**Supplied entries**
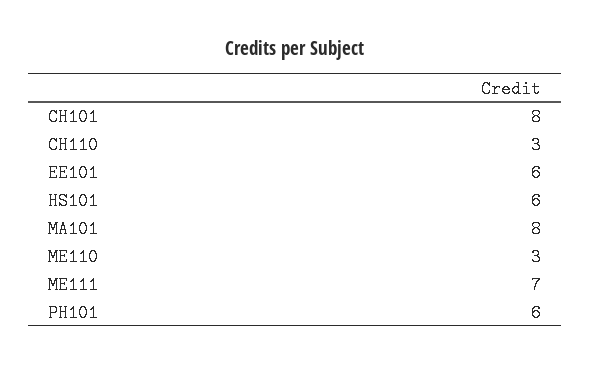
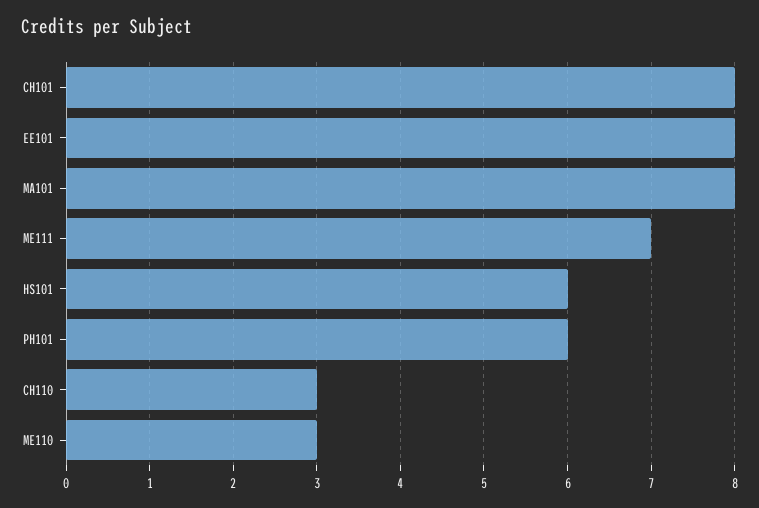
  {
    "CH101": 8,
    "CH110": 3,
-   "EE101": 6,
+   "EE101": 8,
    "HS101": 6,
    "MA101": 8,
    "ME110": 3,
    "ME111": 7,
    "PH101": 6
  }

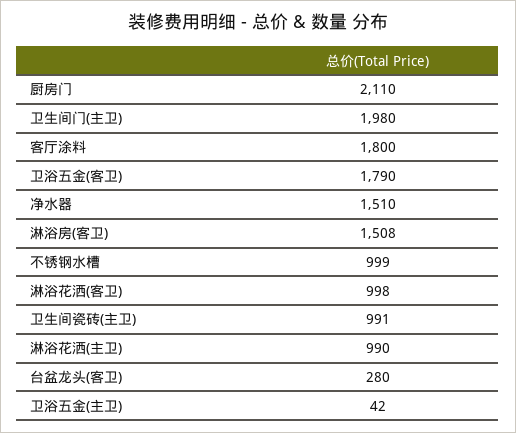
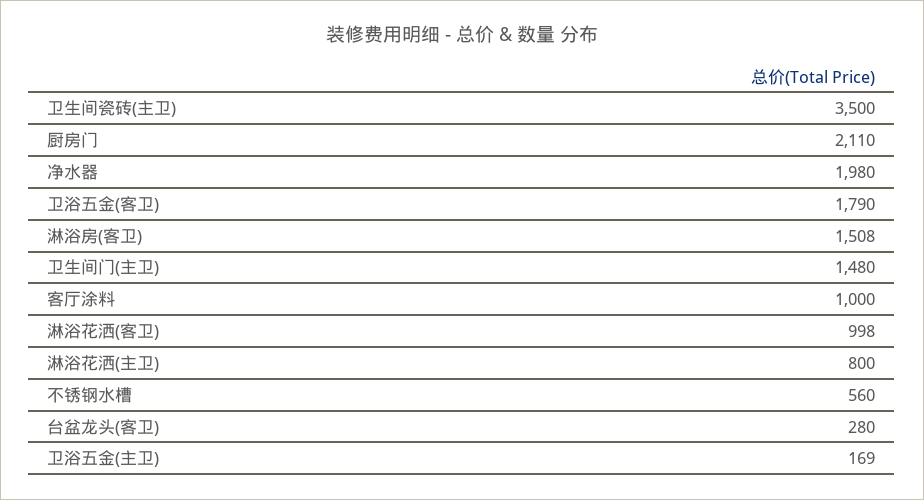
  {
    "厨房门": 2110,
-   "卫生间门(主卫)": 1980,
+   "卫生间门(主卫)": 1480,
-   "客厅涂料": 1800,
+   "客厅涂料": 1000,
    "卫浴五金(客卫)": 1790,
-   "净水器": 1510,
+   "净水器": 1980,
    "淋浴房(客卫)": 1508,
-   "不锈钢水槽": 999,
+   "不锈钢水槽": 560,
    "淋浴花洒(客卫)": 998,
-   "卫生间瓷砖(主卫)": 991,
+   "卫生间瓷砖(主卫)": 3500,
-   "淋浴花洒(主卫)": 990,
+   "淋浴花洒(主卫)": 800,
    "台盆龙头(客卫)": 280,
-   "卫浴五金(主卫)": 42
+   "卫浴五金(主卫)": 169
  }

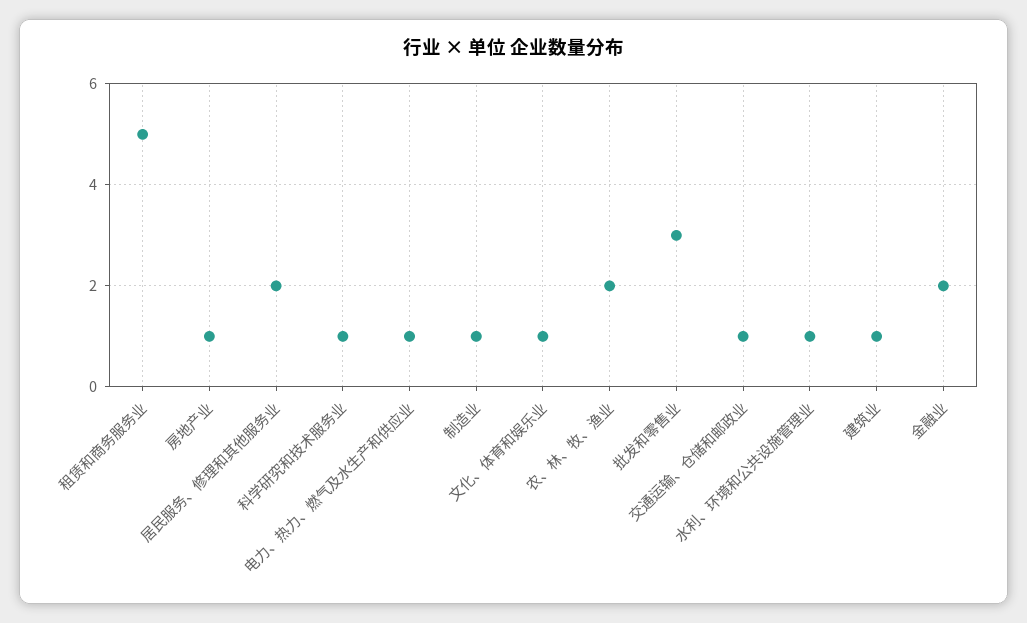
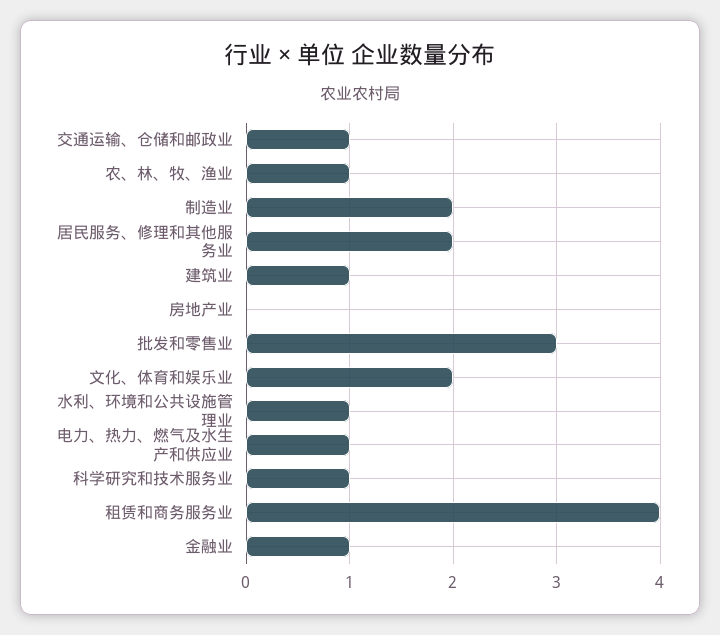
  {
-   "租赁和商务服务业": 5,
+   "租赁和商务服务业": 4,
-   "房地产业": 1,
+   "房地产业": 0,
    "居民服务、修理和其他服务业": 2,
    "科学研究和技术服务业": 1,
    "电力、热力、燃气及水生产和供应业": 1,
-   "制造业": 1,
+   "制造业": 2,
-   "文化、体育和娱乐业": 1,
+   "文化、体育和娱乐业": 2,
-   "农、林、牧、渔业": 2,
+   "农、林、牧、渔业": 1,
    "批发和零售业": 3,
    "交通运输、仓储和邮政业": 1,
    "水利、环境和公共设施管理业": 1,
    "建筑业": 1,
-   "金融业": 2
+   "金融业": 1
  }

---

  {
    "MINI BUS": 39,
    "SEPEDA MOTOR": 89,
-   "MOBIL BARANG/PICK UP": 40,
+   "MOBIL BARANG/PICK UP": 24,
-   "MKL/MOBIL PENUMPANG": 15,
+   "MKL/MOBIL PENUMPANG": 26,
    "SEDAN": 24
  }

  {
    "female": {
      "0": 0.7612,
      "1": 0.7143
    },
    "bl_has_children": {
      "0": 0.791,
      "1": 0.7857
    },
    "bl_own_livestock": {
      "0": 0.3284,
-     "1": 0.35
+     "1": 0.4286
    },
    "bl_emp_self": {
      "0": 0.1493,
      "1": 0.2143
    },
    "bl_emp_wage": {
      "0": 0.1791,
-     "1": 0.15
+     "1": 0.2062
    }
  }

* * *

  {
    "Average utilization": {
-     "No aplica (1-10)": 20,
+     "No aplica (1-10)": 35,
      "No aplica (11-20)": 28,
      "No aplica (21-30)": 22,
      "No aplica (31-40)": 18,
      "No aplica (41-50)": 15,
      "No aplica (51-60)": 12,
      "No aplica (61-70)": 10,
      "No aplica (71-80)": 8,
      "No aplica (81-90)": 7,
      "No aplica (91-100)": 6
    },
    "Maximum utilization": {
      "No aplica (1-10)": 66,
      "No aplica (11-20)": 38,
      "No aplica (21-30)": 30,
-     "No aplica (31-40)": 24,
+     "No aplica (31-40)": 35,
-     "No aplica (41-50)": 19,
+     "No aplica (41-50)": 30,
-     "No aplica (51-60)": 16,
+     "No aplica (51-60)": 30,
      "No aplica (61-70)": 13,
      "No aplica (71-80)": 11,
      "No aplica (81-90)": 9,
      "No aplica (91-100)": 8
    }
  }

**Directive**
In the entries above, locate every line with the word "utilization" and copy it.

**Answer section**
    "Average utilization": {
    "Maximum utilization": {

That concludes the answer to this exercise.